Cons Not particularly portable. Assumes floating point data format is the same on both ends. While this is more or less true in modern times it cannot be relied upon. Even if that's a risk you're willing to take you still have to worry about endianness.
Write the double as a string
Convert the double into an array of characters with sprintf. To read it back, use strtod. C99 has a printf format specifier "%a" that seems made for this.
Pros Has the nice bonus that strings are human-readable.
Cons How do you know how much precision to use so you read back exactly the same number as you wrote? The manual page for printf suggests that's what it is for, but of course %a doesn't exist in worlds where C99 support doesn't exist (guess who I mean!)
frexp/ldexp
This is an approach I didn't think of and had to try out myself.
These are two floating point functions (defined in math.h, link with -m). The first decomposes a double into an integer exponent and a normalized fractional mantissa in the interval [½,1). The second puts it back again. Now what?
My naive approach was to multiply the fractional part by INT64_MAX to convert it into an int64_t. Now you have two integers (of sizes 4 and 8 bytes respectively, so you're using up 4 extra bytes per double stored) and these can be serialised using your existing functions for integral data types.
struct fpack { int32_t exp; int64_t frac; }; void serialize(struct fpack *pack, double d) { double mantissa = frexp(d, &(pack->exp)); pack->frac = INT64_MAX * mantissa; } double unserialize(struct fpack *pack) { double mantissa = (double)(pack->frac) / INT64_MAX; return ldexp(mantissa, pack->exp); }
I've tested this a bit - get a double, convert it to a struct and back, compare it to the original - and it seems to work for most everything I threw at it (several thousand random strings of digits and a decimal point somewhere) but with the exceptions of infinities, "Not-A-Number" cases etc.
Pros uses standard functions so it should be portable.
Cons not enough testing/edge case handling.

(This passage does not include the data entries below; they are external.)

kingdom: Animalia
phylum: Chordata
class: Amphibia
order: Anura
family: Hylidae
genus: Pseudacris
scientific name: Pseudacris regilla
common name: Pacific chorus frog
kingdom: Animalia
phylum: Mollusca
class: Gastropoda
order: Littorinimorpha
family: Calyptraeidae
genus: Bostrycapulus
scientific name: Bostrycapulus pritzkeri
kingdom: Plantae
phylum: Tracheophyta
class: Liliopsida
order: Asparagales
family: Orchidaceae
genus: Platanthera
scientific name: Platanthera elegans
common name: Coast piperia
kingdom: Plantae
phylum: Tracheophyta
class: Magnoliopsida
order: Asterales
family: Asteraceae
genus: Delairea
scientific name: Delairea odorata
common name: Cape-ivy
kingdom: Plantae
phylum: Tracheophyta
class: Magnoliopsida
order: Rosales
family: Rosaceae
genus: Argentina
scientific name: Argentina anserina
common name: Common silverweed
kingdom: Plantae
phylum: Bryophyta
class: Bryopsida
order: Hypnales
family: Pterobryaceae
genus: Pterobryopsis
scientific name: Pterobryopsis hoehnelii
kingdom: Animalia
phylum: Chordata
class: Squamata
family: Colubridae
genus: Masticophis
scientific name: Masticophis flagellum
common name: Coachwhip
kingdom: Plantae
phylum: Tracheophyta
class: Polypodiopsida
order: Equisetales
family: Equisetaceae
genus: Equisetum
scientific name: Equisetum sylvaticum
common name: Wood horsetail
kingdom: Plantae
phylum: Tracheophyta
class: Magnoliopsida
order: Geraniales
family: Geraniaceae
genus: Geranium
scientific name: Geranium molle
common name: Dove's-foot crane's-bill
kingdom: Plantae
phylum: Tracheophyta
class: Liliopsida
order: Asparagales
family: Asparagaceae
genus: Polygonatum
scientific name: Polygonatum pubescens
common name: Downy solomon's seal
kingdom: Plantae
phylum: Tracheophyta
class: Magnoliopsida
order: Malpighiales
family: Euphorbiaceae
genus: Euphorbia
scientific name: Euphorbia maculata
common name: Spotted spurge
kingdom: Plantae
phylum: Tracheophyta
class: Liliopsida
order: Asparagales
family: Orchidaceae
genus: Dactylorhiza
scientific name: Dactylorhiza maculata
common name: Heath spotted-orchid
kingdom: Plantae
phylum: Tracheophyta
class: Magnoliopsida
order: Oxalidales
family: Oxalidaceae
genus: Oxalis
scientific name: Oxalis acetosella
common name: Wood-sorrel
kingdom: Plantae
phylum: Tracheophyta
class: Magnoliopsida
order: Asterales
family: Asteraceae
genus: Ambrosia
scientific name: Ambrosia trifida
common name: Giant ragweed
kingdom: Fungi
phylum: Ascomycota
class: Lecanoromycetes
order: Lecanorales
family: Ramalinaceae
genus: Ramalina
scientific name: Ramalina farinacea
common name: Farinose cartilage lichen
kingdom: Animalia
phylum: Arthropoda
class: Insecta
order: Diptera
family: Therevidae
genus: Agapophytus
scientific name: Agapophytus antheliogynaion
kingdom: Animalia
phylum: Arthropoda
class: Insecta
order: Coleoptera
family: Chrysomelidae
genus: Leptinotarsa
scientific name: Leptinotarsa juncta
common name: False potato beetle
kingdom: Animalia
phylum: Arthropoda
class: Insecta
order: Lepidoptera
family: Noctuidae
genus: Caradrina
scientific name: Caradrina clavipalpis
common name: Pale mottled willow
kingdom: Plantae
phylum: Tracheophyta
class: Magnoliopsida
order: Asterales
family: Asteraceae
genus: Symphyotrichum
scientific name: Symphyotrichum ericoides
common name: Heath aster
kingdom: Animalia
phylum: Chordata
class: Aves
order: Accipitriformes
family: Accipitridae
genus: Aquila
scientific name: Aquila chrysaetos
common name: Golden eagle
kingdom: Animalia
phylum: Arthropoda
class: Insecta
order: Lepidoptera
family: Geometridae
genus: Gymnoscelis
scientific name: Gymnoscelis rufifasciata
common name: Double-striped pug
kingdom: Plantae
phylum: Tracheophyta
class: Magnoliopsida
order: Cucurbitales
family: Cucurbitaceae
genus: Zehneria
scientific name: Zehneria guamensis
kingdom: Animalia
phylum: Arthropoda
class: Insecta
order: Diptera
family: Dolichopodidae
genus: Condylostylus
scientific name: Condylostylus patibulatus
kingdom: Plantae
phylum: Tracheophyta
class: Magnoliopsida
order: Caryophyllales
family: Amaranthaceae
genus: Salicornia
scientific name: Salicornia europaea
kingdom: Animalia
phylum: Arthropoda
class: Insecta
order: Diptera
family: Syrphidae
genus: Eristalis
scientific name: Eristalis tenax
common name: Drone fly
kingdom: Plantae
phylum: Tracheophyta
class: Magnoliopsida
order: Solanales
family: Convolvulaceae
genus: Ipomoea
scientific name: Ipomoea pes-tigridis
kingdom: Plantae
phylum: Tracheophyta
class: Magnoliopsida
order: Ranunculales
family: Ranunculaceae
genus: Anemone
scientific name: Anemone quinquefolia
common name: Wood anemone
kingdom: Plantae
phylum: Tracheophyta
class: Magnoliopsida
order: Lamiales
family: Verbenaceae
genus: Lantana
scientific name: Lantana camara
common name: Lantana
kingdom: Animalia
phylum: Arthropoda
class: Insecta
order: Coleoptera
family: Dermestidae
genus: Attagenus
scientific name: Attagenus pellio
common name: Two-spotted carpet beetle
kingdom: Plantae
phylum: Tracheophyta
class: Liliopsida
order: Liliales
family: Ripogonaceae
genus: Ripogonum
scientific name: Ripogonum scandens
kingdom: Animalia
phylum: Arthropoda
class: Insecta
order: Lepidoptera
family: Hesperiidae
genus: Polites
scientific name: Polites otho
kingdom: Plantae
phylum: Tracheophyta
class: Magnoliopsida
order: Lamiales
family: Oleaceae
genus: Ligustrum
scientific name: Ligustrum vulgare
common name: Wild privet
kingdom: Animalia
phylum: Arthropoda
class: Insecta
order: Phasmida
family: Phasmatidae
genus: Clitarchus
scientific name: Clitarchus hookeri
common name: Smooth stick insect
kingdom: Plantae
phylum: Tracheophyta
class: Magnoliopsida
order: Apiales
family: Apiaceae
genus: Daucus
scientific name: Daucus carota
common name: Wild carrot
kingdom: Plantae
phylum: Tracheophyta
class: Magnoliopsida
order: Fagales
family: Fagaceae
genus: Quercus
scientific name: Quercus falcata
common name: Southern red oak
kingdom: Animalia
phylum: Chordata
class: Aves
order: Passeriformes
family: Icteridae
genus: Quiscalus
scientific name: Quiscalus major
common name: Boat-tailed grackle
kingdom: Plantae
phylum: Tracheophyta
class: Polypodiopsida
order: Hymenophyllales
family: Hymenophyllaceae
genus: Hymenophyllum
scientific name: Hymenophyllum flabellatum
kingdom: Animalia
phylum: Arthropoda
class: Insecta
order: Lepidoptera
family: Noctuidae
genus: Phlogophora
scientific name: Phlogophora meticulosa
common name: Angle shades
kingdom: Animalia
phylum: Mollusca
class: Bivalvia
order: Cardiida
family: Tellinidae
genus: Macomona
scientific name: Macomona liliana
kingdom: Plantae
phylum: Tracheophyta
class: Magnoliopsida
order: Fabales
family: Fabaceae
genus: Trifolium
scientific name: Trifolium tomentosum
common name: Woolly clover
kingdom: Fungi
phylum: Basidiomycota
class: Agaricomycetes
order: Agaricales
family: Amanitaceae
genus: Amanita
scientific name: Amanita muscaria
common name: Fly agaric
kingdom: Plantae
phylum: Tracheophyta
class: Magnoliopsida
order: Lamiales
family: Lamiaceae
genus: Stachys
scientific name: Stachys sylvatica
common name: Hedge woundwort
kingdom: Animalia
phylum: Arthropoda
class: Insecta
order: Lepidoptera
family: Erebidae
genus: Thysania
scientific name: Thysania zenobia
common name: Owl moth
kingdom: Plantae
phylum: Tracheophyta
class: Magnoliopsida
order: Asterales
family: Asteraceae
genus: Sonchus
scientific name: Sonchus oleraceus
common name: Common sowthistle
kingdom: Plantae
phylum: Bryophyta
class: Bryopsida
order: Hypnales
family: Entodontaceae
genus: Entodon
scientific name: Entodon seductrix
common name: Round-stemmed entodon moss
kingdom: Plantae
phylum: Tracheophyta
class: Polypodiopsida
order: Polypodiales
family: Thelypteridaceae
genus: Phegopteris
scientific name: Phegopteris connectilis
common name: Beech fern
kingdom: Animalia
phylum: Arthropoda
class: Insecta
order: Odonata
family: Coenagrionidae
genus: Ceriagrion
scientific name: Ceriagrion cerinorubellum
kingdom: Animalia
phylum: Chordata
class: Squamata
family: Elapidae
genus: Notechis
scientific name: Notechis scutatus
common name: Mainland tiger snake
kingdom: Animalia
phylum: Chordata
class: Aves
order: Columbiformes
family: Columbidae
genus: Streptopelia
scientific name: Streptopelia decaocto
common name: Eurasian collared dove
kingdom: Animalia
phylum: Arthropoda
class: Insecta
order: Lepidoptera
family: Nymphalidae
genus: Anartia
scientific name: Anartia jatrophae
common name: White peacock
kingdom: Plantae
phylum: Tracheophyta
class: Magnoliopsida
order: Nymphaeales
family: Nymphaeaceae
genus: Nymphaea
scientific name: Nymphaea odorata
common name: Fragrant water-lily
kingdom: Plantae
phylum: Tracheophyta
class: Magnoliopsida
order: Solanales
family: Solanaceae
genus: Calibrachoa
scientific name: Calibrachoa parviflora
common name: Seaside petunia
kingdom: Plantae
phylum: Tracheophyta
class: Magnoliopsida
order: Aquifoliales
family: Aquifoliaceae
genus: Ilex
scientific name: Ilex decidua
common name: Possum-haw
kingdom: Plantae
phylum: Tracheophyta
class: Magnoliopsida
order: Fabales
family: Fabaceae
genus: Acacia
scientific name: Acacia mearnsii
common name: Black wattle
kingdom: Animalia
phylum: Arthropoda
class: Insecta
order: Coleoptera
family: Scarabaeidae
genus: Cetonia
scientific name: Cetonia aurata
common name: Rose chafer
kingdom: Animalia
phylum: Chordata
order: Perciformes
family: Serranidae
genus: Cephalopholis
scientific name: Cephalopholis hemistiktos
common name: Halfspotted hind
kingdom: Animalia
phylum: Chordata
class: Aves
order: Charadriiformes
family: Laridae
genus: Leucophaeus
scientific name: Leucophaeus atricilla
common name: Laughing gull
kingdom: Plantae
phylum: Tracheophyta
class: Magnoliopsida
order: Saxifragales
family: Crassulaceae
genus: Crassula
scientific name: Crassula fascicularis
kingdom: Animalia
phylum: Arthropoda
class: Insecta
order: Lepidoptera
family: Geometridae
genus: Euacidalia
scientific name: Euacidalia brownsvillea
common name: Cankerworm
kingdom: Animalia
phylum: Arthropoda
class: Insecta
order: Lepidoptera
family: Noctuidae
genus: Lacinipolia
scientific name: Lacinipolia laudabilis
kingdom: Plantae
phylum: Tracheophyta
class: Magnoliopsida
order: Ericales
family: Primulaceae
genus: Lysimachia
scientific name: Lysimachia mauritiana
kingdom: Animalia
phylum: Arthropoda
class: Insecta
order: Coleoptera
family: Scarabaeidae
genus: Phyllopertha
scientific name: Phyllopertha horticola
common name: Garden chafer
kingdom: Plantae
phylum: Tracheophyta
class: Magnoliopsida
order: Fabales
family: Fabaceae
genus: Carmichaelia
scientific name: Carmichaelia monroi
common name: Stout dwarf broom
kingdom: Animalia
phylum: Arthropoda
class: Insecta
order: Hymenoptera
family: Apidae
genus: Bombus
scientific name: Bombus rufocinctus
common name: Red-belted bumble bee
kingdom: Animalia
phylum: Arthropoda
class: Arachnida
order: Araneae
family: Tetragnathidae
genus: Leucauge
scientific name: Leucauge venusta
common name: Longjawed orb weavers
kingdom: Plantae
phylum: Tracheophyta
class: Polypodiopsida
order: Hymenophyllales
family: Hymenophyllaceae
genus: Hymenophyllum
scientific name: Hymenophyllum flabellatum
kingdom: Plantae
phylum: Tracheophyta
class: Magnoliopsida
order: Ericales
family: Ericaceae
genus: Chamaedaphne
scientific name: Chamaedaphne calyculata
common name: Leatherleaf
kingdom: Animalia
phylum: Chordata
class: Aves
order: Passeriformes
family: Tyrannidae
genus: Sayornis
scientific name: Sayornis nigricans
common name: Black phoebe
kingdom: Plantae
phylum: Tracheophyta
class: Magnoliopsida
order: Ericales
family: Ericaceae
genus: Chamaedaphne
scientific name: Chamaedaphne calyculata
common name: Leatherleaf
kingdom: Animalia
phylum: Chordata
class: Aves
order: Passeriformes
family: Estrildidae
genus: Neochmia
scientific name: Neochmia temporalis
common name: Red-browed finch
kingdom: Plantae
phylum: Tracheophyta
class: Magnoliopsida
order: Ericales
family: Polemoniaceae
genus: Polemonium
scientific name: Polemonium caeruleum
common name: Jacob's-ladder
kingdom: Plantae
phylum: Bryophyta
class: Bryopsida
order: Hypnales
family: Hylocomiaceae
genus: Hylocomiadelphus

I suspect printf("%a") is doing something like this but a more clever variant. But ultimately it begins by calling frexp.
Conclusion
Strings are probably best, but I like that trick with frexp/ldexp. It just needs more testing and attention to edge cases.
And of course if you want strings but your platform doesn't have printf("%a") you could always pilfer a free implementation that's compatible with your licence.